The English jury has its roots in two institutions that date from before the Norman conquest in 1066. The inquest, as a means of setting a fact, had developed in Scandinavia and the Carolingian Empire while Anglo-Saxon law had used a “jury of accusation” to establish the strength of the allegation against a criminal suspect in the latter case, the jury were not triers of fact and, if the accusation was seen as posing a case to answer, guilt or innocence were established by oath, often in the form of compurgation, or trial by ordeal. In 1166 King Henry 11 then began to develop a more evidentiary form of settling disputes by issuing the Assize of Clarendon (an Act of the King) During the eleventh and twelfth centuries, juries were sworn to decide property disputes but it was the Roman Catholic Church’s 1215 withdrawal of support for trial by ordeal that necessitated the development of the jury in its modern form. In 1215 the concept of an accused person’s right to be tried by their peers was then formalised further by being set out in the Magna Carta. The role of the jury continued to change over hundreds of years and by about the 15th century they had begun to assume the role of the independent assessors of fact in a case and it is from that their modern day role has developed.

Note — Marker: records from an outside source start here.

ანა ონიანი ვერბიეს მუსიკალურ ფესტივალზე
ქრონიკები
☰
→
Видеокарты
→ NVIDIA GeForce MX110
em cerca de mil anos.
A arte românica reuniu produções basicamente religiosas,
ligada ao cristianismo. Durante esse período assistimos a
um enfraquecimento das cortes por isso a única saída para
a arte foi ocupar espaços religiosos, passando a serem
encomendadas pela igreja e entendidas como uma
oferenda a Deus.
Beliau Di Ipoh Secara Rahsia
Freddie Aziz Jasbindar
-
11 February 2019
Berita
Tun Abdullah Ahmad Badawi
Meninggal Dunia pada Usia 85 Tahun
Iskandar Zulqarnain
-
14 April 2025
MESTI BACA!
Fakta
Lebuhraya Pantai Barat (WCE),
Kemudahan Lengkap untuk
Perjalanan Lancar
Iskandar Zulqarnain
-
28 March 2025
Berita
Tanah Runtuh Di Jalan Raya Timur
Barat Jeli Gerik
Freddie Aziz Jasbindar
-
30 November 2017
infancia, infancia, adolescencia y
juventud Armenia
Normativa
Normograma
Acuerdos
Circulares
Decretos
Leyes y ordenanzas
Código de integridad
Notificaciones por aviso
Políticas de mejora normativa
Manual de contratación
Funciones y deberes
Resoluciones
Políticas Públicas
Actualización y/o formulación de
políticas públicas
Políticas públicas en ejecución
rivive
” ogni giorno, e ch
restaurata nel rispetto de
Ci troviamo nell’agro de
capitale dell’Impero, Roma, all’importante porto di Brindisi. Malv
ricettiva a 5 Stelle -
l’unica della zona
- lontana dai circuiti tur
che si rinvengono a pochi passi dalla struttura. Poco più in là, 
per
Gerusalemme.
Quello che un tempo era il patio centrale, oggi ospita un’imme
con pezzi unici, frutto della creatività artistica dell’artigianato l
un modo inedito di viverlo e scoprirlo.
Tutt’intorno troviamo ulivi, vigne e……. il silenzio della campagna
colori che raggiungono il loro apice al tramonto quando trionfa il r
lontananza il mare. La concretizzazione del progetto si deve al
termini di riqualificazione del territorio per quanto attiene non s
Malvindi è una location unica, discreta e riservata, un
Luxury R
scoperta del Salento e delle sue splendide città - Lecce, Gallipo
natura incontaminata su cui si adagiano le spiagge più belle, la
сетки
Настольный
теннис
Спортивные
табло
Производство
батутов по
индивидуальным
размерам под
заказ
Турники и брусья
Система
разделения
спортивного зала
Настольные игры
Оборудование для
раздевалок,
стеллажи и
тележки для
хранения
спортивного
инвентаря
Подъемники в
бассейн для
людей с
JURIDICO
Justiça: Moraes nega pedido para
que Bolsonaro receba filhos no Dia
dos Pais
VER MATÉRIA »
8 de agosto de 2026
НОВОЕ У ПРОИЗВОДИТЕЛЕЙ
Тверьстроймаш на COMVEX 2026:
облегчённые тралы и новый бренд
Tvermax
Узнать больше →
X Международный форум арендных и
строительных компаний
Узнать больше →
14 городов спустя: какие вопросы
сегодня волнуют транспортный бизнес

The modern day fundamental principle behind a jury is that an alleged offender is provided with the opportunity to be tried by 12 of their peers in an effort to ensure that justice is done. A jury should be free from judicial and other pressures and their final decision in the case as to the defendant’s guilt or innocence cannot be challenged (except under the allowed routes of appeal)
2.1 Criminal juries
Though juries are symbolically important in the criminal court they actually operate in a minority of cases and their roles is constantly being reduced to save money.
Juries are summoned for criminal trials in the Crown Court where the offence is an indictable offence or an offence triable either way that has been sent to the Crown Court after examination by magistrates. Magistrates have the power to send any offence triable either way to the Crown Court but, even if they elect to try the case themselves, the accused retains the right to elect for a Crown Court trial with a jury. Summary offences are tried by magistrates and there is no right of Crown Court trial by jury. During the 21st century some exceptions to jury trial in the Crown Court have been developed.
2.2 Trial without a jury
Crown Court trial without a jury is permitted in cases of suspected jury tampering where there is evidence of a “real and present danger” and, despite the possibility of police protection, there is a substantial likelihood of tampering, and a trial without a jury is in the interests of justice. The first such prosecution application was made in February 2008.
There are also provisions under the Domestic Violence, Crime and Victims Act 2004, ss. 17 – 20 to try defendants accused of domestic violence on sample counts and, on conviction, for the remainder of the counts to be tried by a judge alone. These provisions came into force on 8 January 2007.
If the defendant pleads autrefois, the judge now decides the matter without a jury.
In Northern Ireland, some terrorist offences were tried with bench trials called Diplock courts.
A coroner must summon a jury for an inquest if the death occurred in prison or in police custody, or in police custody, or in the execution of a police officer’s duty, or if it falls under the Health and Safety at work etc. Act 1974, or it if affects public health or safety.
4. Civil Juries
All common law civil cases were tried by jury up to the introduction of juryless trials in the new Country Courts in 1846. The perceived success of this system, together with increasing recognition of the integrity of judges and the professionalisation of legal institutions, meant that, when the Common Law Procedure Act 1854 gave litigants in the Queen’s Bench the option of trial by judge alone, there was a steady uptake. Over the next eighty years, the use of juries in civil trials steadily declined.
In 1933 the Administration of Justice (Miscellaneous Provisions) Act 1933,s. 6 guaranteed the right of jury trial in the Queen’s Bench division for:
- Malicious prosecution
- False imprisonment
- Breach of promise of marriage
“…….but, save as aforesaid, any action to be tried in that Division may, in the discretion of the court or a judge, be ordered to be tried either with or without a jury.” The Act brought a de facto end to civil jury trials in England and Wales save for the causes where the right was guaranteed.
In Ward v. James (1966), Lord Denning, delivering the judgments of the Court of Appeal, held that personal injury cases were unsuitable for jury trials owing to the technical expertise and experience needed in assessing damages. In Singh v. London Underground Ltd (1990), a litigant sought a jury trial on a case arising from the King’s Cross fire but was refused owing to the technical nature of the case. As of 1998, less than 1% of civil trials in England and Wales were jury trials and these were principally defamation cases.
Section 69 of the Senior Courts Act 1981, which replaced s. 6 of the 1933 Act in respect of High Court trials, provides that trial shall be by jury on the application of a party where the court is satisfied that there is in issue:
- a claim of fraud against the party; or
- a claim respect of libel, slander, malicious prosecution or false imprisonment
unless the court is of the opinion that the trial requires any prolonged examination of documents or accounts or any scientific or local investigation which cannot conveniently be made with a jury.